The Florida Supreme Court issued its unanimous 7-0 decision on Thursday, the Associated Press reported.
The ruling will likely bring an end to the manslaughter proceedings filed against 40-year-old Broward Sheriff’s Deputy Peter Peraza, who fatally shot 33-year-old Jermaine McBean on July 31, 2013, after McBean allegedly ignored commands to stop and pointed a rifle at officers, the South Florida Sun Sentinel reported.
McBean’s weapon was later found to be an air rifle that was nearly indistinguishable from an actual firearm.
The other deputies at the scene did not open fire during the encounter, leading to accusations that the shooting was unjustified.
“A grand jury heard the evidence, found that it was not a justified shooting, and chose to indict Deputy Peraza on a manslaughter charge,” Broward State Attorney’s Office spokeswoman Paula McMahon told the South Florida Sun Sentinel.
“Stand Your Ground is a bad law and it doesn’t allow a trial jury to hear the evidence and make a decision,” McMahon added.
Deputy Peraza’s attorney, Eric Schwartzreich, said that the deputy was in fear for his life and the lives of those around him when he shot the gun-wielding suspect.
“Deputy Peraza was doing his job and was facing 30 years,” Schwartzreich told WTVT. “Why should he not be able to use all the statutes available, in particular when the Florida legislature said ‘any person?'”
Schwartzreich hailed the “groundbreaking ruling,” and said it was a step in the right direction to help protect law enforcement officers as they carry out their duties every day, the Associated Press reported.

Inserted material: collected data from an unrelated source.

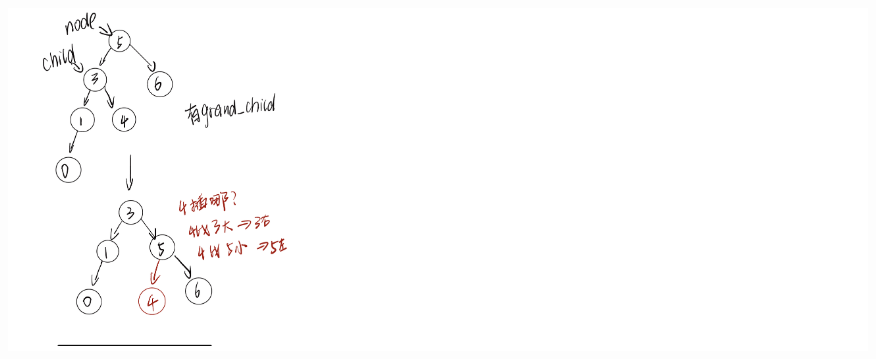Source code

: <img src="./Week04_binarytree.assets/IMG_2455(20241018-112420).jpg" alt="IMG_2455(20241018-112420)" style="zoom:33%;" />
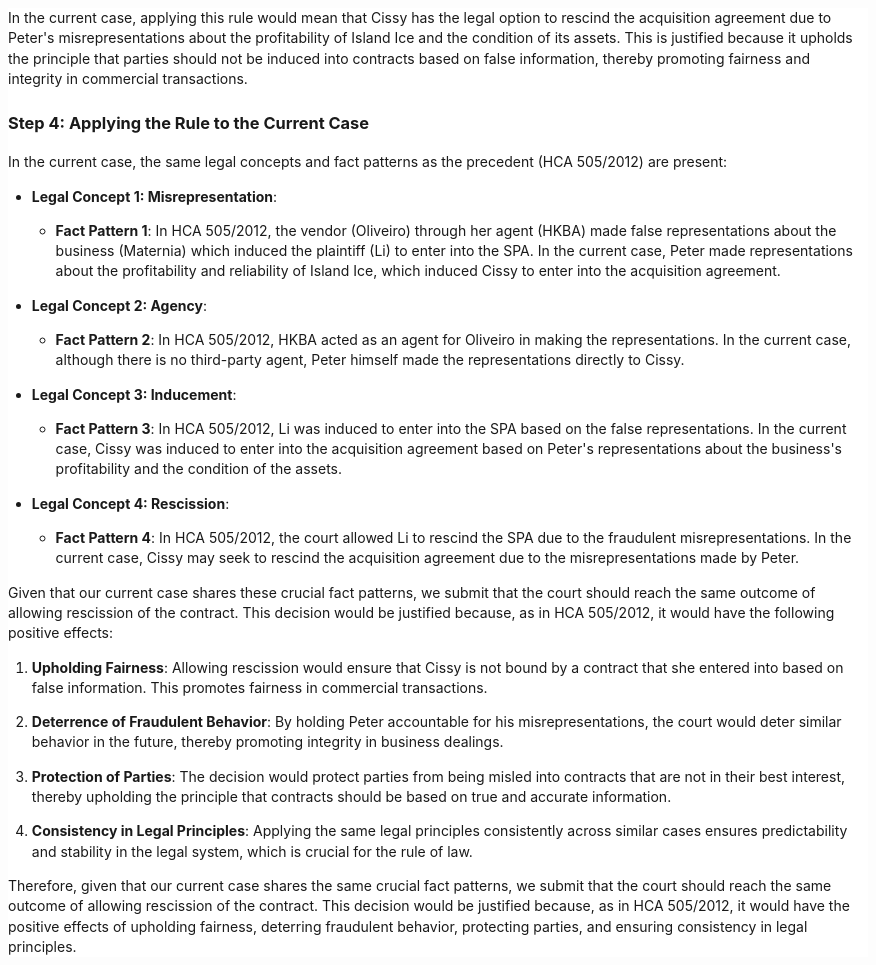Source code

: In the current case, applying this rule would mean that Cissy has the legal option to rescind the acquisition agreement due to Peter's misrepresentations about the profitability of Island Ice and the condition of its assets. This is justified because it upholds the principle that parties should not be induced into contracts based on false information, thereby promoting fairness and integrity in commercial transactions.

### Step 4: Applying the Rule to the Current Case

In the current case, the same legal concepts and fact patterns as the precedent (HCA 505/2012) are present:

- **Legal Concept 1: Misrepresentation**:
  - **Fact Pattern 1**: In HCA 505/2012, the vendor (Oliveiro) through her agent (HKBA) made false representations about the business (Maternia) which induced the plaintiff (Li) to enter into the SPA. In the current case, Peter made representations about the profitability and reliability of Island Ice, which induced Cissy to enter into the acquisition agreement.

- **Legal Concept 2: Agency**:
  - **Fact Pattern 2**: In HCA 505/2012, HKBA acted as an agent for Oliveiro in making the representations. In the current case, although there is no third-party agent, Peter himself made the representations directly to Cissy.

- **Legal Concept 3: Inducement**:
  - **Fact Pattern 3**: In HCA 505/2012, Li was induced to enter into the SPA based on the false representations. In the current case, Cissy was induced to enter into the acquisition agreement based on Peter's representations about the business's profitability and the condition of the assets.

- **Legal Concept 4: Rescission**:
  - **Fact Pattern 4**: In HCA 505/2012, the court allowed Li to rescind the SPA due to the fraudulent misrepresentations. In the current case, Cissy may seek to rescind the acquisition agreement due to the misrepresentations made by Peter.

Given that our current case shares these crucial fact patterns, we submit that the court should reach the same outcome of allowing rescission of the contract. This decision would be justified because, as in HCA 505/2012, it would have the following positive effects:

1. **Upholding Fairness**: Allowing rescission would ensure that Cissy is not bound by a contract that she entered into based on false information. This promotes fairness in commercial transactions.

2. **Deterrence of Fraudulent Behavior**: By holding Peter accountable for his misrepresentations, the court would deter similar behavior in the future, thereby promoting integrity in business dealings.

3. **Protection of Parties**: The decision would protect parties from being misled into contracts that are not in their best interest, thereby upholding the principle that contracts should be based on true and accurate information.

4. **Consistency in Legal Principles**: Applying the same legal principles consistently across similar cases ensures predictability and stability in the legal system, which is crucial for the rule of law.

Therefore, given that our current case shares the same crucial fact patterns, we submit that the court should reach the same outcome of allowing rescission of the contract. This decision would be justified because, as in HCA 505/2012, it would have the positive effects of upholding fairness, deterring fraudulent behavior, protecting parties, and ensuring consistency in legal principles.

“Every law enforcement officer in the state of Florida can go to work and do their job and not worry about being second-guessed,” he said.
But attorney David Schoen, who represents McBean’s family, said the ruling was a “slap in the face.”
“This is a grave injustice that sends exactly the wrong message to the country at exactly the wrong time,” Schoen told the Associated Press in an email.
McBean’s family argued that he had been diagnosed with bipolar disorder in 2010, and that he was unable to hear the officers’ commands to drop the weapon because he was wearing earbuds at the time of the encounter.
Schoen has also alleged that McBean never pointed the weapon at officers.
“The entire premise of the decision is based on a lie that is absolutely and indisputably a lie,” Schoen told the South Florida Sun Sentinel. “Both of the other deputies on the scene gave sworn videotaped testimony and neither of them ever has said that Jermaine pointed the air rifle at Peraza…The forensic evidence proves 100% Jermaine could not have been pointing the air rifle at Peraza.”
A wrongful death lawsuit is still pending.
“Deputy Peraza should never have been charged,” Schwartzreich argued. “He has every right to assert the same laws that anyone gets to assert.”
“He regrets that there was a loss of life. But there’s no benefit of hindsight when you’re a law enforcement officer,” he added. “If he had to take the same action, he would do it again.”